As a friend, I'm not perfect. I'm possessive and needy, and I don't like to share, because it puts me out of my comfort zone. I get downright greedy at times with how much attention I'd like to claim. Within the self-deprecation, a prima donna waits to be born... sometimes it feels as if I'm starving for attention, but a little bit of reason tells me I'm being ridiculous to expect that my claims on a person should have primacy over all others. There is only so much one can take of (and, also, give to) me.

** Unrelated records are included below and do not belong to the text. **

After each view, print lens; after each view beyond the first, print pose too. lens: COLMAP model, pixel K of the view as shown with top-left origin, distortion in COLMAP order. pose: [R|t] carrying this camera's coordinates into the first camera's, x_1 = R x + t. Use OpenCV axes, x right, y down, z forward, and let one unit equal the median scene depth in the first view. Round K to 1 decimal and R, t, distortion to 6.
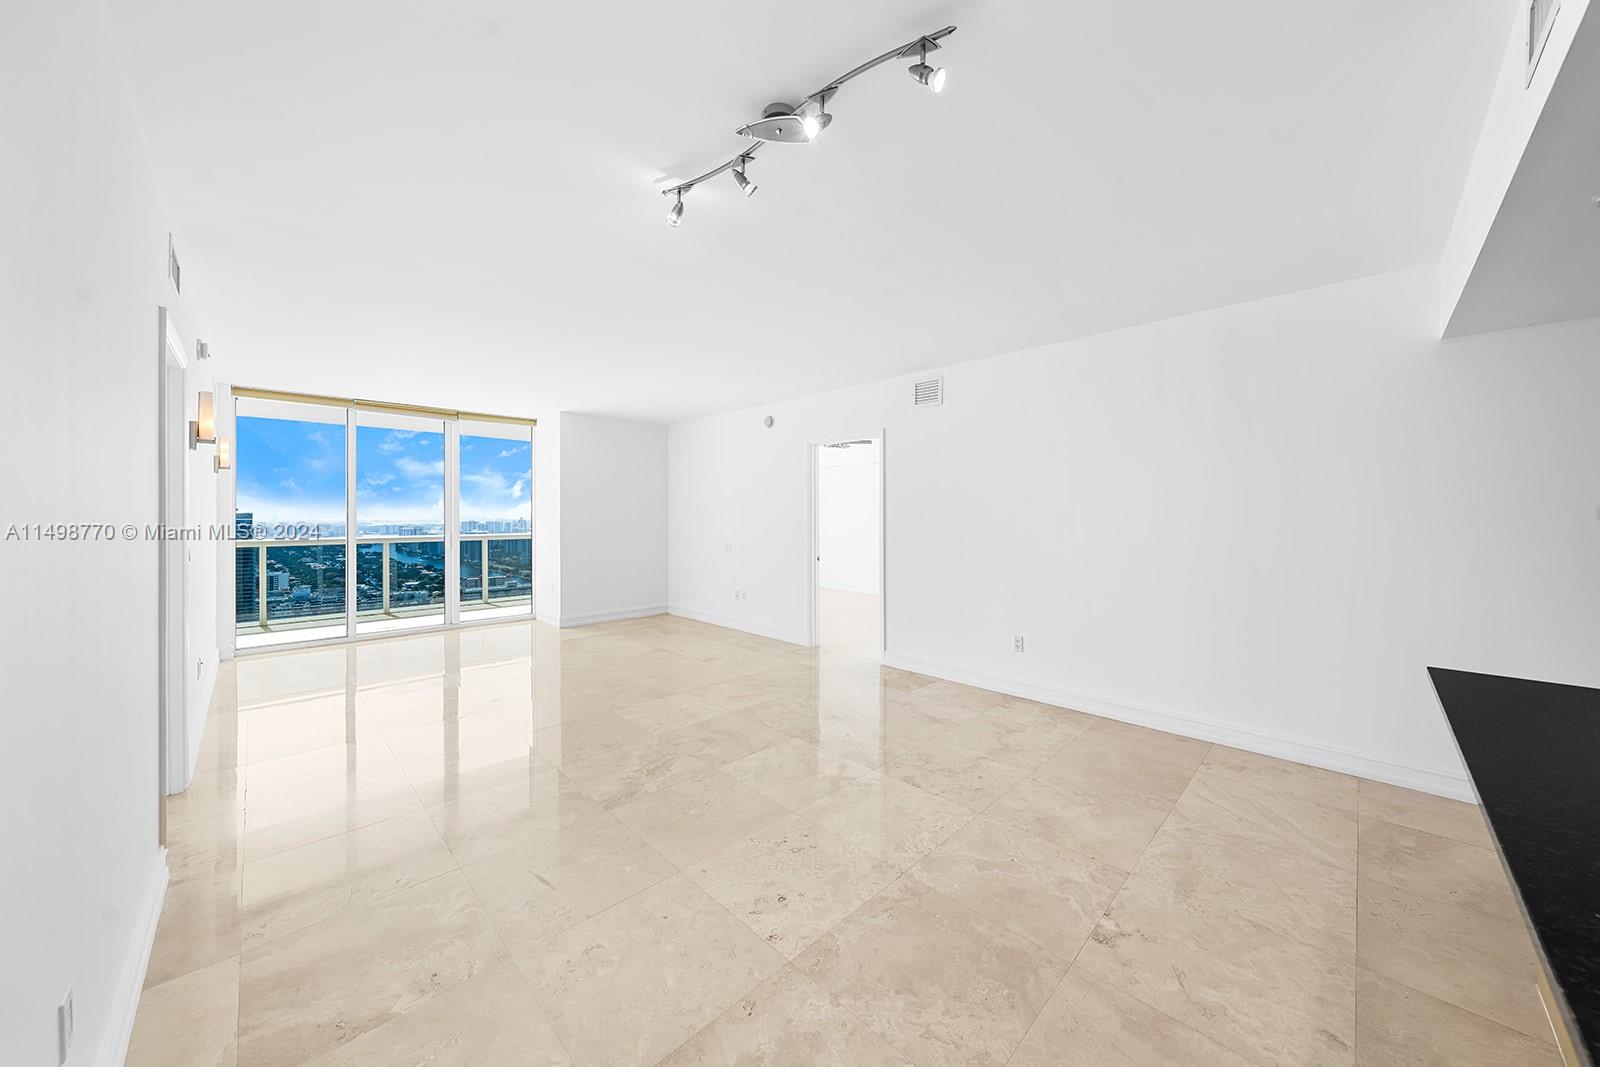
lens RADIAL K [[553.3, 0, 797.3], [0, 553.3, 522.0], [0, 0, 1]] dist [0.000262, 0.000390]
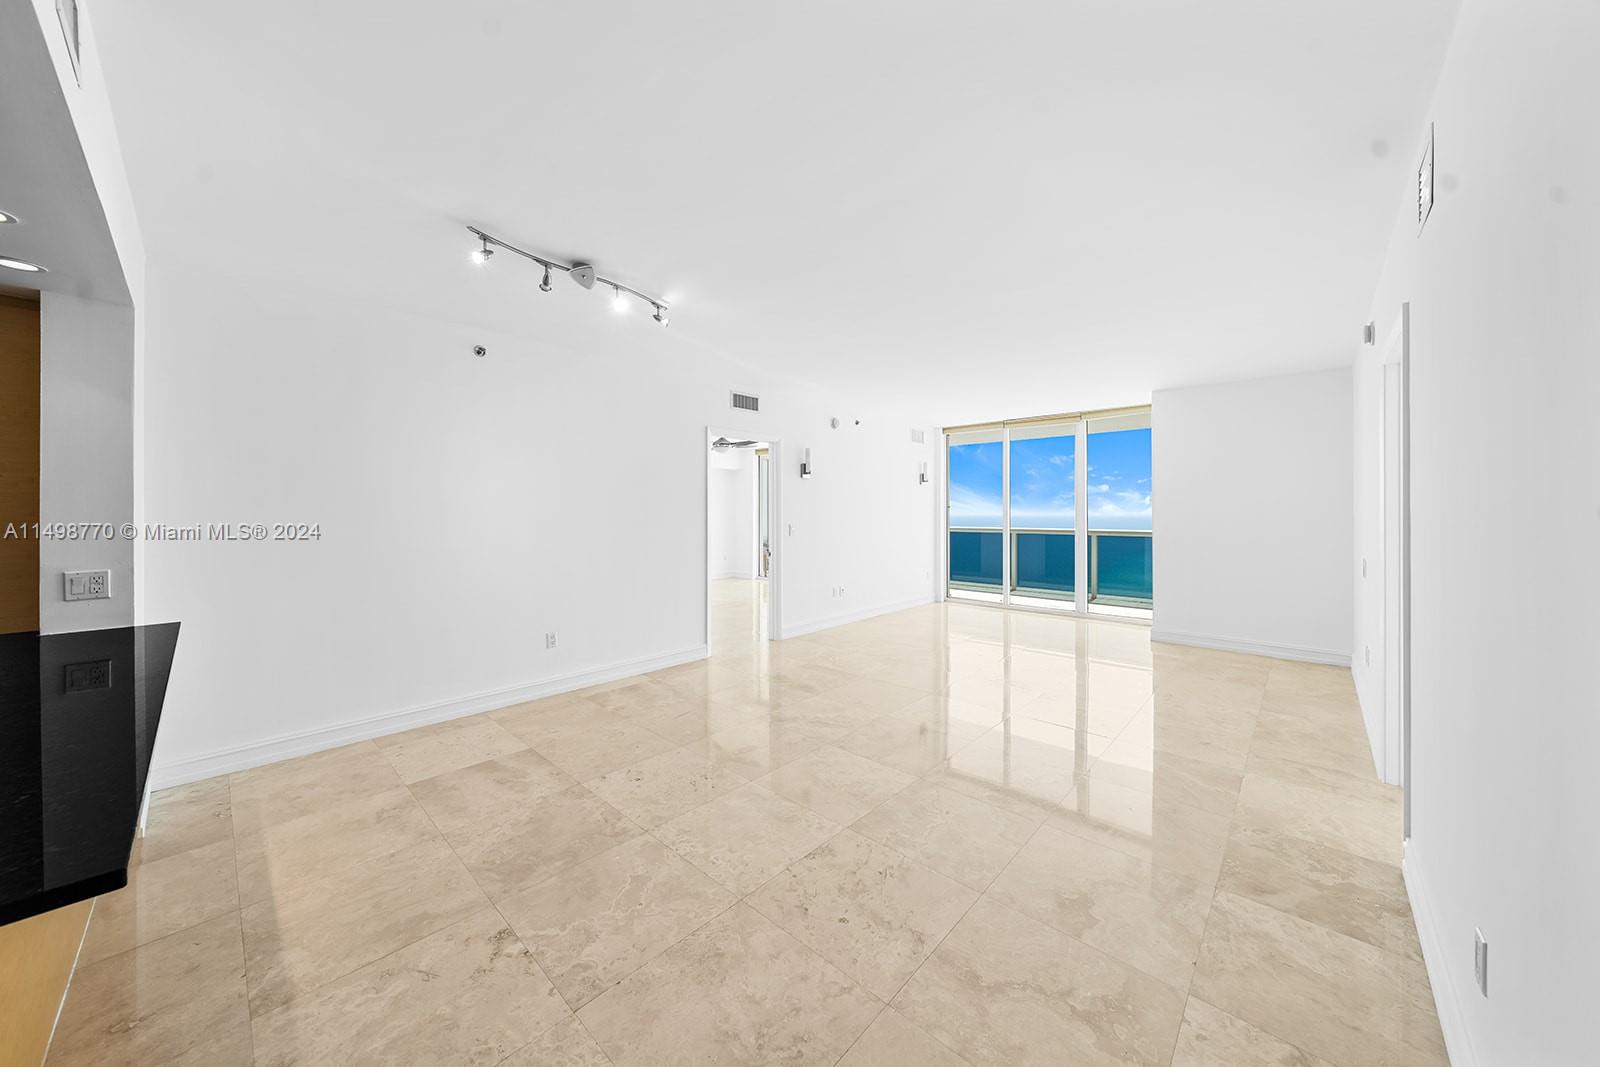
lens RADIAL K [[553.3, 0, 788.9], [0, 553.3, 517.1], [0, 0, 1]] dist [0.000262, 0.000390]
pose [[0.042537, 0.011891, -0.999024, 0.991511], [-0.011750, 0.999866, 0.011401, -0.012527], [0.999026, 0.011254, 0.042671, 0.930596]]
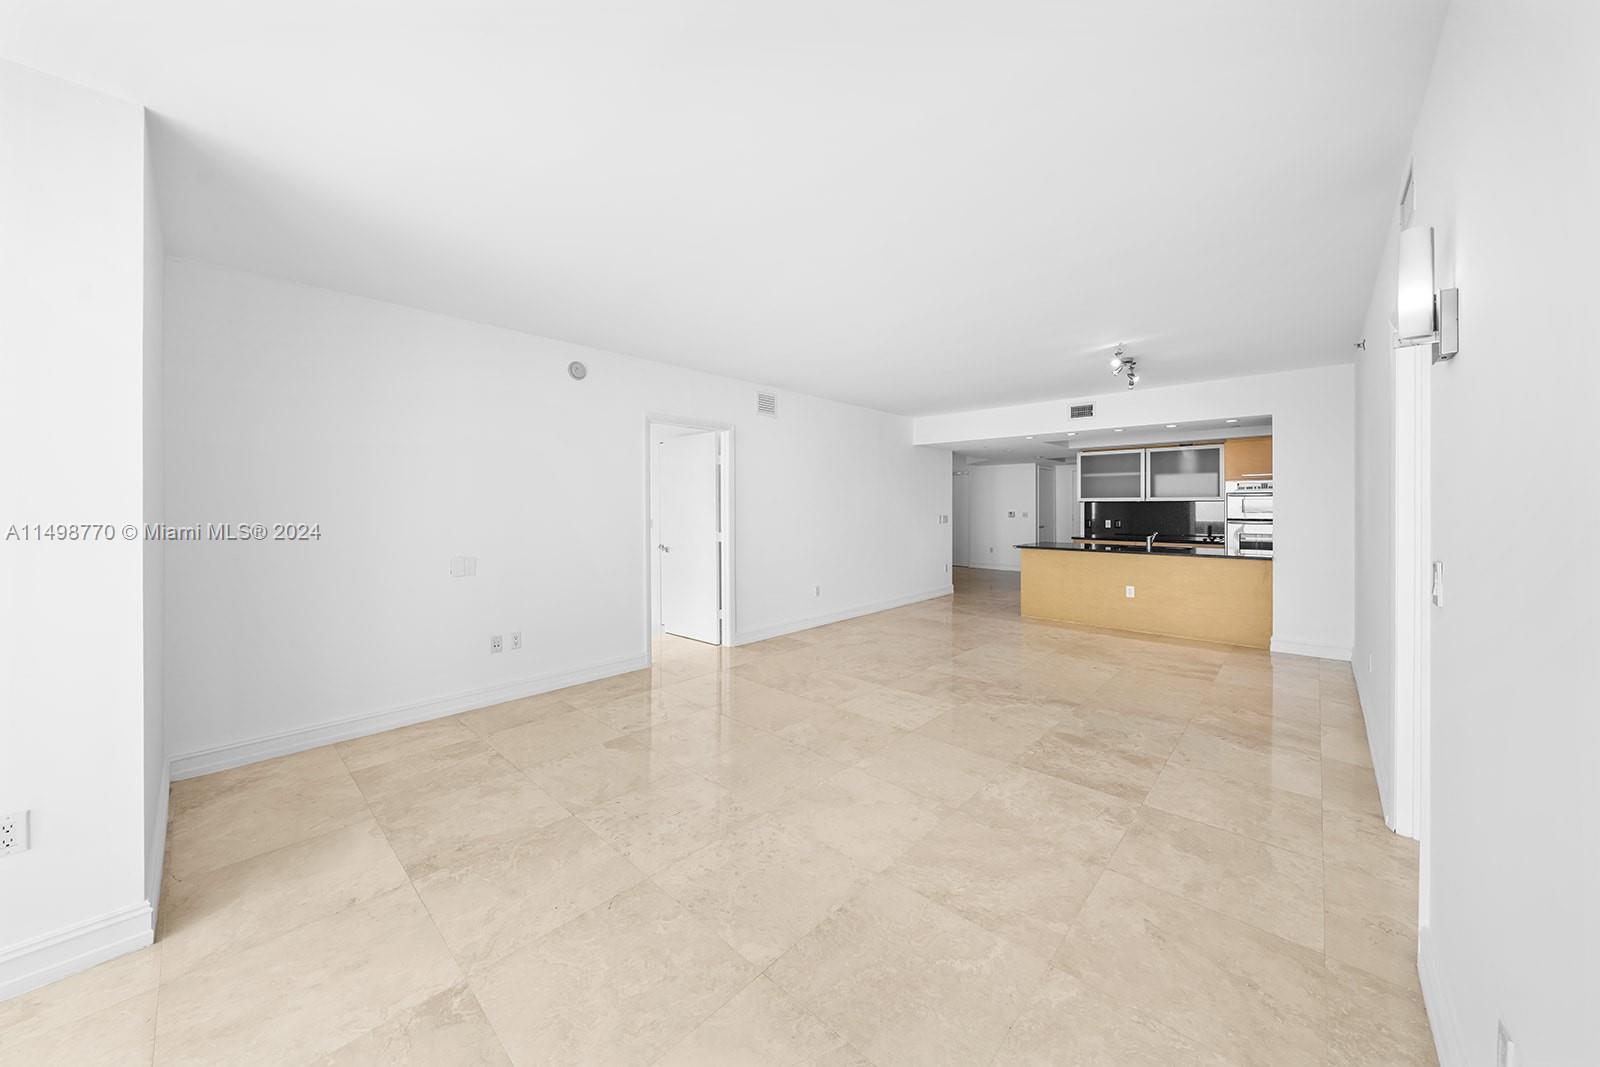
lens RADIAL K [[553.3, 0, 790.3], [0, 553.3, 505.8], [0, 0, 1]] dist [0.000262, 0.000390]
pose [[-0.038474, -0.001299, 0.999259, -1.653930], [0.012603, 0.999919, 0.001785, -0.023562], [-0.999180, 0.012662, -0.038454, 1.682308]]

And so I understand that I don't make friends easily, and I understand that most of my friends are much better at making friends than I am, and I realize of course that this means that they will have many more friends than I do, and that it is only natural for them to want to spend time with each other. Of course, there's no saying I can't join in -- but when some of the other friends have an air that's bothered me from the start, or when they get lost in conversation about the friends they all know from the elementary school they all went to -- well, it's easier to spend my lunch with Catullus, even if a conversation about politics with a dead Roman poet is not going to go very far.

School is different. It's the weekends I dread, because I didn't go to that elementary school, and music is not my primary passion, and if you've want of friends in a youth orchestra -- there are people who will talk to me, but they've got other, better people to talk to, too, and so it looks as if it's the corner for me again, doesn't it? School feels so much easier because -- because there, no one who isn't one of my friends will talk to any one of us without some exceptional circumstance to force it.

And knowing that I have no right to complain about anything because I am being unreasonable to expect exclusivity because, let's face it, that's creepy unless it comes from a stalker, and even then it's still creepy, if not unexpected, I still feel resentful that I can't have a lunch with her and not have him around -- that I have to choose between being with someone I don't particularly like and not being with anyone at all (and how quickly has thsi choice made itself evident -- has it really been only three weeks they've known each other?), that it should come to this: that I am unreasonably demanding that a friend stop hitting on someone else, when I should be supporting her (or should I really, if I get a bad feeling and everybody I've talked to confirms it?) Why can't I resign myself to compromise? Why can't I see that she's only doing what I wish I could have been doing all along?

I hate that I have to keep reminding myself that it's not a betrayal. I don't want to feel this way.


Edited later to add the question: Would I be behaving thus if I were actually her boyfriend?

...but how does that make you feel?


Edited even later: Bloody hell. She's telling me how badly everything went, and I know I should be feeling bad and trying to comfort her, and part of me does, but then there's that sizable minority that is doing a dance of joy and feeling nothing but a huge surge of relief and perhaps a little bit of gloating.